ACTIVITY 1: What rating does the book review give?
ACTIVITY 2: Please extend the book review past its last sentence, keeping the same voice.

Reids Rating: Milk Chocolate
There is little this reader was able to find light and fluffy, however, about orphaned friends who learn to discover and define the meaning of love for themselves and each other when they've no parameters to base it on. There's nothing light-hearted and white chocolate in that.
Lane, however, is my latest shocking discovery of a writer who possesses pure, unadulterated craftsmanship. Her story is told from the first person POV of one character for the entire duration, and after a few chapters you grow accustomed to the quaint peasant language and the consistent use of "were" instead of "was". She sinks you into the character with such ability and prowess that you'll find yourself thoroughly immersed and unable--unwilling--to pull yourself away before you reach the final page. (If you can, you're made of sterner stuff than me, and kudos to you for it.)
There's little in the way of plot twists in this one. It's largely character driven, the main source of tension the romantic relationship and its development, maturation, between Hammer and Air. Even knowing that it will resolve happily, that they'll be together at the end--for they must be, it's a fairy tale after all--Lane kept this reader, at least, on the edge of her seat and turning pages to devour the story ravenously.

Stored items
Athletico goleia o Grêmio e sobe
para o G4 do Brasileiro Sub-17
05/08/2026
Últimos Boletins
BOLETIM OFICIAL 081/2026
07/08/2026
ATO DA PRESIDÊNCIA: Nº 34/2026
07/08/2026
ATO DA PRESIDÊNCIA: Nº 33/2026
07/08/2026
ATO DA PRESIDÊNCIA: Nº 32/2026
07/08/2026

RESULT 1: Milk Chocolate.

RESULT 2:
In the end, I had to wipe away a few tears. I can't say for certain what emotion triggered them. But rest assured when you reach the end of Hammer & Air's tale, you'll be looking in the mirror and reassessing those relationships you felt sure were based on "love".
For that reason, I struggle over rating this one. It feels like pure Dark Chocolate to me. And yet it's not. It's Milk Chocolate, and White Chocolate too. They aren't blended together into a massive puddle of cocoa mud though. But swirled together to make a vivid tapestry that delights the palate with the contrasts at every turn. For simplicity's sake, though, I'm giving it a milk chocolate and we'll leave it at that.
Wanna taste? Get it here.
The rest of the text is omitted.